Melanie Mikoy

Personal information
- Full name: Melanie Nicole Mikoy
- Date of birth: July 21, 2000 (age 25)
- Place of birth: Atlanta, Georgia, United States
- Height: 5 ft 8 in (1.73 m)
- Position: Defender

Team information
- Current team: Ünye Gücü F.K.
- Number: 10

Youth career
- Fayetteville County HS

College career
- Years: Team / Apps / (Gls)
- 2018–2022: The Citadel Bulldogs / 48 / (3)
- 2022–2023: UC Santa Barbara Gauchos / 20 / (0)

Senior career*
- Years: Team / Apps / (Gls)
- 2022–2023: Peachtree City MOBA / 12 / (0)
- 2023–2024: Tormenta FC
- 2024–: Ünye Gücü F.K. / 1 / (0)

= Melanie Mikoy =

American soccer player (born 2000)

Melanie Nicole Mikoy (born July 21, 2000), also known as Mel, is an American professional women's soccer defender who plays for Ünye Gücü F.K. in the Turkish Super League.
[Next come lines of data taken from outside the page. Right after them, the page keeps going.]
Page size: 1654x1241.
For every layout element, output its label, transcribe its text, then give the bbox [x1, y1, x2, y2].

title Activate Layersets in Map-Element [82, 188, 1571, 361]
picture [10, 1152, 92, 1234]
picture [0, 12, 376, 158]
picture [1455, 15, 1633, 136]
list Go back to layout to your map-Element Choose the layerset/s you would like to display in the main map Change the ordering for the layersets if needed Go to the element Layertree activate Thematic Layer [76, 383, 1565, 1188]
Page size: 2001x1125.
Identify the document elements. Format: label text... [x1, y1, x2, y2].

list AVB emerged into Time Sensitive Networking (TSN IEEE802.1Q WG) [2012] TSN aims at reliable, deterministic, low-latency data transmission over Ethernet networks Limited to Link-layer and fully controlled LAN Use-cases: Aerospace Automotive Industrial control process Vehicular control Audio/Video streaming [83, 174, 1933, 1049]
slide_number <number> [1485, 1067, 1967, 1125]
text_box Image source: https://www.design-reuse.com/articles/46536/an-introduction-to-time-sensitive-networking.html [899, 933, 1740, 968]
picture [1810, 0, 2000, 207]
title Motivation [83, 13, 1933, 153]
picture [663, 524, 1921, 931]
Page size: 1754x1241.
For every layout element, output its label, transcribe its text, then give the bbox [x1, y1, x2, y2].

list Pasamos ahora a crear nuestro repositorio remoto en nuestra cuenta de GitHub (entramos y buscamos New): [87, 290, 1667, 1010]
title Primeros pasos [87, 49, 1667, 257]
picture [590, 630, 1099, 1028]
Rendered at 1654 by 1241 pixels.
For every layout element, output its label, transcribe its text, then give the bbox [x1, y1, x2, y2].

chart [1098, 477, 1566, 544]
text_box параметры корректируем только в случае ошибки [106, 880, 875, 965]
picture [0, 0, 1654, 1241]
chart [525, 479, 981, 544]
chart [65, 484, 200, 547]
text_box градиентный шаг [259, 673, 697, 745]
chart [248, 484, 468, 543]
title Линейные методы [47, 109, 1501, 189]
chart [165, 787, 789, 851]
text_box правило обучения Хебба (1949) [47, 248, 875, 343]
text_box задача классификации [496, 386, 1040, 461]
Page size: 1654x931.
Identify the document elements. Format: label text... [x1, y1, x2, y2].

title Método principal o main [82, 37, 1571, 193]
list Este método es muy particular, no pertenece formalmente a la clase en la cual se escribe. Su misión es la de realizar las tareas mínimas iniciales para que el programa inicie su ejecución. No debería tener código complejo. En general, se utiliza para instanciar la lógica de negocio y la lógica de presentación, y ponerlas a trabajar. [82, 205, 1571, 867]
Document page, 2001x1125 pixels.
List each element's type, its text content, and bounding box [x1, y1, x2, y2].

== Early years in sport ==
During her secondary education, Mikoy played for the high school soccer team. She was part of the U-15 team, which won the Southeast Conference championship.

She played for The Citadel Bulldogs during her military academy years between 2018 and 2022, where she appeared in 48 games in total, and scored three goals. In 2022, she played for the UC Santa Barbara Gauchos. She capped in 20 matches.

== Club career ==
Mikoy is tall, and plays in the defender position.

In 2022, Mikoy played for Peachtree City MOBA, appearing in 12 matches.

Mikoy joined Tormenta FC in South Georgia, which played in the USL W League in 2022.

In the beginning of September 2024, Mikoy moved to Turkey and signed with Ünye Gücü F.K., which was newly promoted to the Turkish Super League.

== Personal life ==
Melanie Nicole Mikoy was born to Debby and Bryan Mikoy in Atlanta, Georgia, United States on July 21, 2000. She has one brother who also plays soccer.

After completing the Fayetteville County High School, she attended The Citadel military academy in 2018 majoring in exercise science. In 2022, she moved to University of California, Santa Barbara.